Astronomy is a fascinating subject. Like archaeology, the further we reach into the past, the more fantastical (phantasmagorical?) becomes the theories on origins. Some chaps on this site yesterday had an argument about facts changing not changing interpretations blah blah. Astronomy is a prime example of facts evolving to fit the latest observation. Like “determining the age” of a thing by its rotational speed “assuming a much higher speed earlier”. You don’t get more dumb-ass than that. I bet Gretha Thurnberg Liked this article on InstaTwatFaceGram.
Yesterday the stargazers let me know that Mars has a wobble. Not as much as earth, they say. Not as much as earth. So they admit earth has a wobble. Has anyone told Gretha and pals? Do they understand the implications for their bloody climate change? Why does no-one ever mention this stupid little fact?
Oh, wait, here we go:

Reply to  paranoid goy
January 9, 2021 2:39 pm

There is an unexpected (binary bits value) relationship of the planetary orbital velocities (km/sec) when expressed as a function of distance from sun in ‘duodecim’ (12) light-seconds units. Earth is at 42=101010 DdLightsec ~ 500 sec (It appears that the God did invent the first binary digital machine, now known as the Solar system)

January 9, 2021 1:02 pm

There is a hypothesis that origin of its extremely strong magnetic field is something to do with Hall effect, but as far as I’m concerned our sun is enough of a puzzle for the time being.

Ab Mix-O'Lydian
January 9, 2021 2:03 pm

Ok, say it formed 500 years ago, but what we see in any spectrum today is what was emitted 21,000 years ago. “Then we’re awake, but we’re very perplexed.” (The Waco Kid)

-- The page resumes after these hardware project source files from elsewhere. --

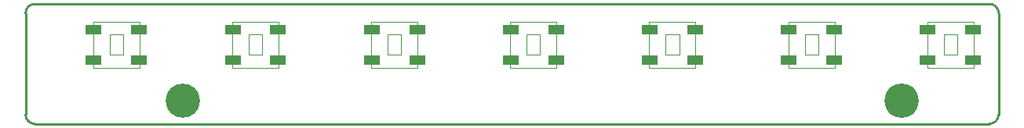
<source format=gts>
G04 Layer_Color=8388736*
%FSLAX42Y42*%
%MOMM*%
G71*
G01*
G75*
%ADD12C,0.25*%
%ADD13C,0.10*%
%ADD23R,1.70X1.10*%
%ADD24C,3.70*%
%ADD25O,3.70X3.74*%
D12*
X10400Y0D02*
G03*
X10500Y100I0J100D01*
G01*
Y1200D02*
G03*
X10400Y1300I-100J0D01*
G01*
X100D02*
G03*
X0Y1200I0J-100D01*
G01*
Y100D02*
G03*
X100Y0I100J0D01*
G01*
Y1300D02*
X10400D01*
X10500Y100D02*
Y1200D01*
X0Y100D02*
Y1200D01*
X100Y0D02*
X10400D01*
D13*
X907Y970D02*
X1052D01*
X907Y750D02*
X1052D01*
X907D02*
Y970D01*
X1052Y750D02*
Y970D01*
X2408D02*
X2552D01*
X2408Y750D02*
X2552D01*
X2408D02*
Y970D01*
X2552Y750D02*
Y970D01*
X3908D02*
X4053D01*
X3908Y750D02*
X4053D01*
X3908D02*
Y970D01*
X4053Y750D02*
Y970D01*
X5408D02*
X5553D01*
X5408Y750D02*
X5553D01*
X5408D02*
Y970D01*
X5553Y750D02*
Y970D01*
X6907D02*
X7053D01*
X6907Y750D02*
X7053D01*
X6907D02*
Y970D01*
X7053Y750D02*
Y970D01*
X8407D02*
X8553D01*
X8407Y750D02*
X8553D01*
X8407D02*
Y970D01*
X8553Y750D02*
Y970D01*
X9907D02*
X10053D01*
X9907Y750D02*
X10053D01*
X9907D02*
Y970D01*
X10053Y750D02*
Y970D01*
X10230Y610D02*
Y1110D01*
X9730Y610D02*
Y1110D01*
X10230D01*
X9730Y610D02*
X10230D01*
X8730D02*
Y1110D01*
X8230Y610D02*
Y1110D01*
X8730D01*
X8230Y610D02*
X8730D01*
X7230D02*
Y1110D01*
X6730Y610D02*
Y1110D01*
X7230D01*
X6730Y610D02*
X7230D01*
X5730D02*
Y1110D01*
X5230Y610D02*
Y1110D01*
X5730D01*
X5230Y610D02*
X5730D01*
X4230D02*
Y1110D01*
X3730Y610D02*
Y1110D01*
X4230D01*
X3730Y610D02*
X4230D01*
X2730D02*
Y1110D01*
X2230Y610D02*
Y1110D01*
X2730D01*
X2230Y610D02*
X2730D01*
X1230D02*
Y1110D01*
X730Y610D02*
Y1110D01*
X1230D01*
X730Y610D02*
X1230D01*
D23*
X9735Y695D02*
D03*
Y1025D02*
D03*
X10225D02*
D03*
Y695D02*
D03*
X8235D02*
D03*
Y1025D02*
D03*
X8725D02*
D03*
Y695D02*
D03*
X6735D02*
D03*
Y1025D02*
D03*
X7225D02*
D03*
Y695D02*
D03*
X5235D02*
D03*
Y1025D02*
D03*
X5725D02*
D03*
Y695D02*
D03*
X3735D02*
D03*
Y1025D02*
D03*
X4225D02*
D03*
Y695D02*
D03*
X2235D02*
D03*
Y1025D02*
D03*
X2725D02*
D03*
Y695D02*
D03*
X735D02*
D03*
Y1025D02*
D03*
X1225D02*
D03*
Y695D02*
D03*
D24*
X1700Y250D02*
D03*
D25*
X9450D02*
D03*
M02*

</source>
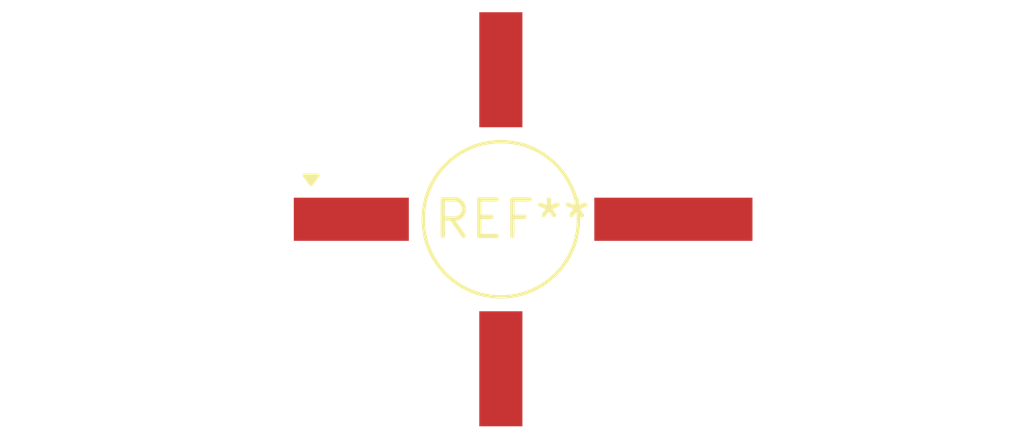
<source format=kicad_pcb>
(kicad_pcb (version 20240108) (generator pcbnew)

  (general
    (thickness 1.6)
  )

  (paper "A4")
  (layers
    (0 "F.Cu" signal)
    (31 "B.Cu" signal)
    (32 "B.Adhes" user "B.Adhesive")
    (33 "F.Adhes" user "F.Adhesive")
    (34 "B.Paste" user)
    (35 "F.Paste" user)
    (36 "B.SilkS" user "B.Silkscreen")
    (37 "F.SilkS" user "F.Silkscreen")
    (38 "B.Mask" user)
    (39 "F.Mask" user)
    (40 "Dwgs.User" user "User.Drawings")
    (41 "Cmts.User" user "User.Comments")
    (42 "Eco1.User" user "User.Eco1")
    (43 "Eco2.User" user "User.Eco2")
    (44 "Edge.Cuts" user)
    (45 "Margin" user)
    (46 "B.CrtYd" user "B.Courtyard")
    (47 "F.CrtYd" user "F.Courtyard")
    (48 "B.Fab" user)
    (49 "F.Fab" user)
    (50 "User.1" user)
    (51 "User.2" user)
    (52 "User.3" user)
    (53 "User.4" user)
    (54 "User.5" user)
    (55 "User.6" user)
    (56 "User.7" user)
    (57 "User.8" user)
    (58 "User.9" user)
  )

  (setup
    (pad_to_mask_clearance 0)
    (pcbplotparams
      (layerselection 0x00010fc_ffffffff)
      (plot_on_all_layers_selection 0x0000000_00000000)
      (disableapertmacros false)
      (usegerberextensions false)
      (usegerberattributes false)
      (usegerberadvancedattributes false)
      (creategerberjobfile false)
      (dashed_line_dash_ratio 12.000000)
      (dashed_line_gap_ratio 3.000000)
      (svgprecision 4)
      (plotframeref false)
      (viasonmask false)
      (mode 1)
      (useauxorigin false)
      (hpglpennumber 1)
      (hpglpenspeed 20)
      (hpglpendiameter 15.000000)
      (dxfpolygonmode false)
      (dxfimperialunits false)
      (dxfusepcbnewfont false)
      (psnegative false)
      (psa4output false)
      (plotreference false)
      (plotvalue false)
      (plotinvisibletext false)
      (sketchpadsonfab false)
      (subtractmaskfromsilk false)
      (outputformat 1)
      (mirror false)
      (drillshape 1)
      (scaleselection 1)
      (outputdirectory "")
    )
  )

  (net 0 "")

  (footprint "TO-50-4_ShortPad-NoHole_Housing" (layer "F.Cu") (at 0 0))

)

</source>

Last edited 2 years ago by Ab Mix-O'Lydian
January 9, 2021 3:42 pm

Actually it is 21500 years old as it took 21000 years for the light to arrive.For all we know 21000 years later it has shed all its angular momentum as energy bursts and is a collapsed neutron mass. (Though I suspect it will take a million years or so to appreciably lose energy)

Eb Mix-O'Lydian
Reply to  OweninGA
January 9, 2021 6:02 pm

Fair enough. So why don’t the scientists say it formed 21500 years ago?

Reply to  Eb Mix-O'Lydian
January 11, 2021 1:15 pm

Cuz it’s all Relative.

January 9, 2021 11:11 pm

So this thing is one of just 31 of its kind discovered, and it’s just 500 years old (ok, corrected to 21,500 years old) in a universe 14 billion years old. Which is like, it was born practically the same day as we invented the means to detect it. How likely is that?

Reply to  geoff chambers
January 11, 2021 1:17 pm

Very low if there are only 31 objects in the universe. Much better odds if there are trillions of objects in the observable universe.